■ **EXERCISE GOAL**:
Render the listing below as a Markdown table with the columns "Row" and "Content", one numbered row per line. Skip blank lines and leave out the pictures.

■ **GIVEN RECORDS**:
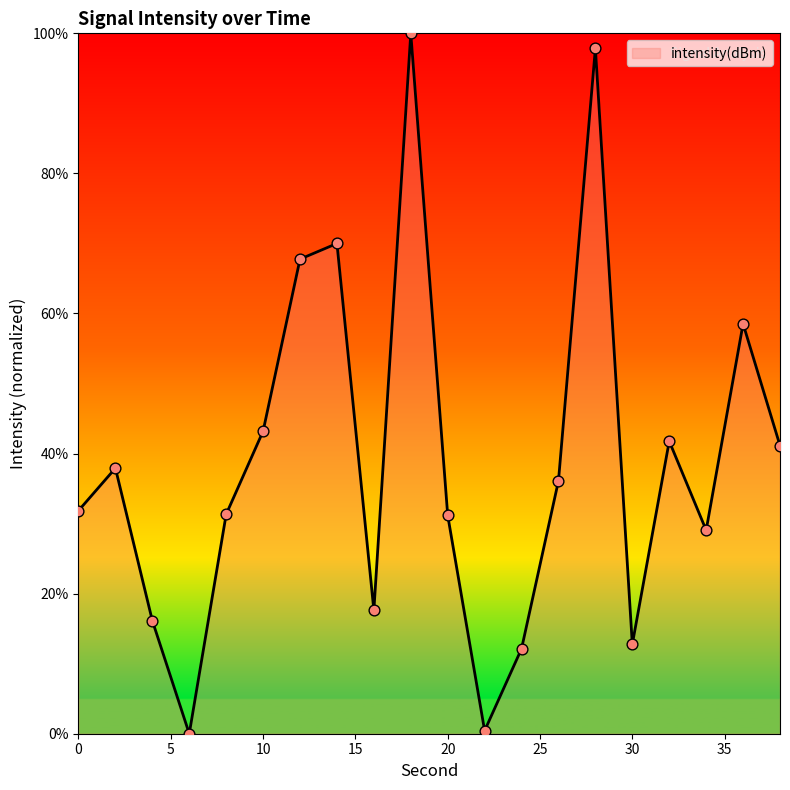

What is the greatest value displayed?

100.0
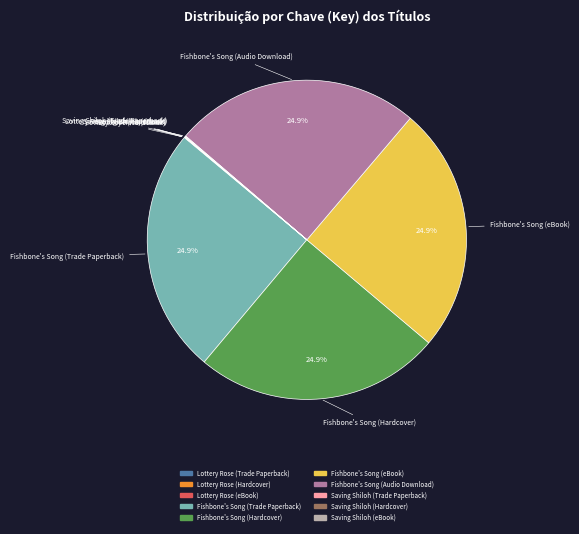

What is the ratio of the value at Fishbone's Song (Hardcover) to the value at Fishbone's Song (eBook)?

1.0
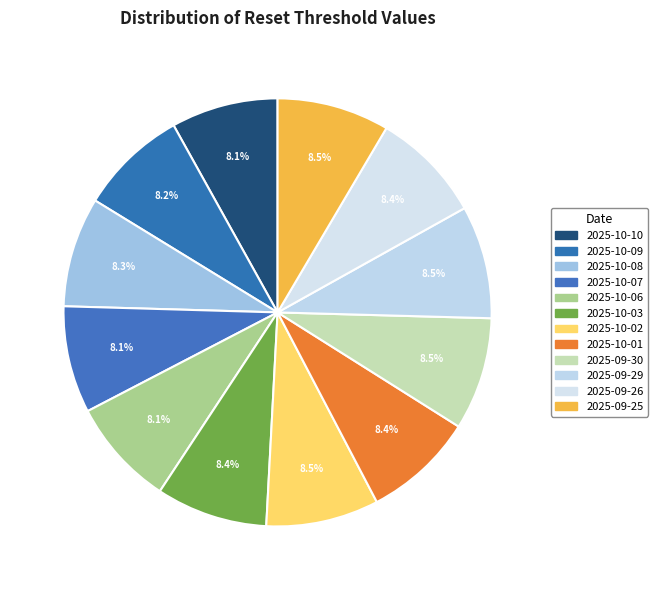

Is there any slice that represents more than half of the pie?

No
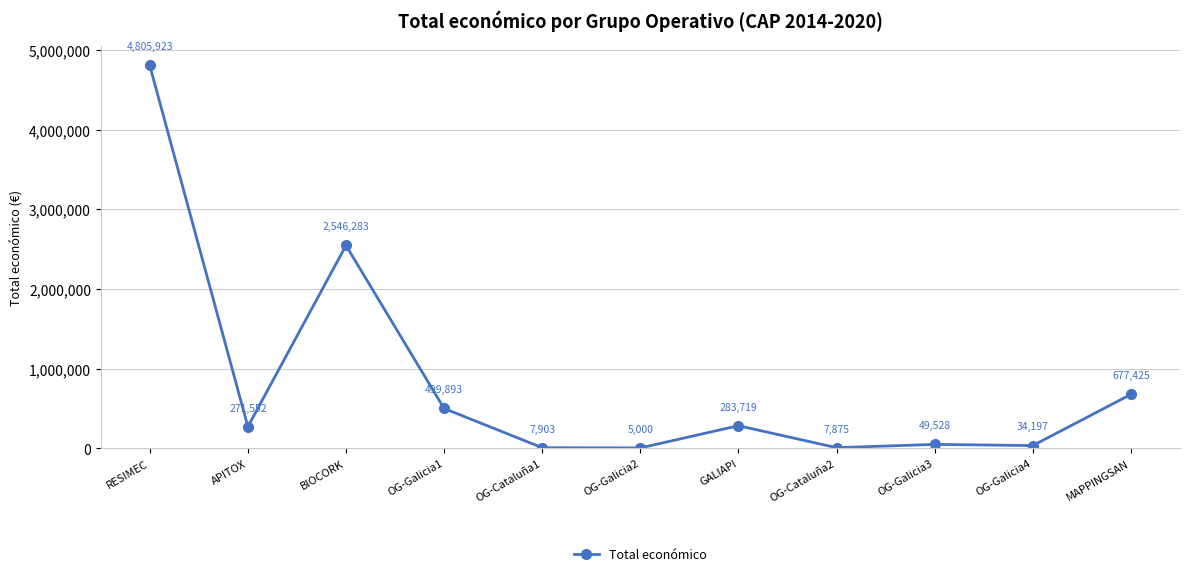

Count the number of data series in this chart.

1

■ **RESPONSE AREA**:
| Row | Content |
|---|---|
| 1 | What is the greatest value displayed? |
| 2 | 100.0 |
| 3 | What is the ratio of the value at Fishbone's Song (Hardcover) to the value at Fishbone's Song (eBook)? |
| 4 | 1.0 |
| 5 | Is there any slice that represents more than half of the pie? |
| 6 | No |
| 7 | Count the number of data series in this chart. |
| 8 | 1 |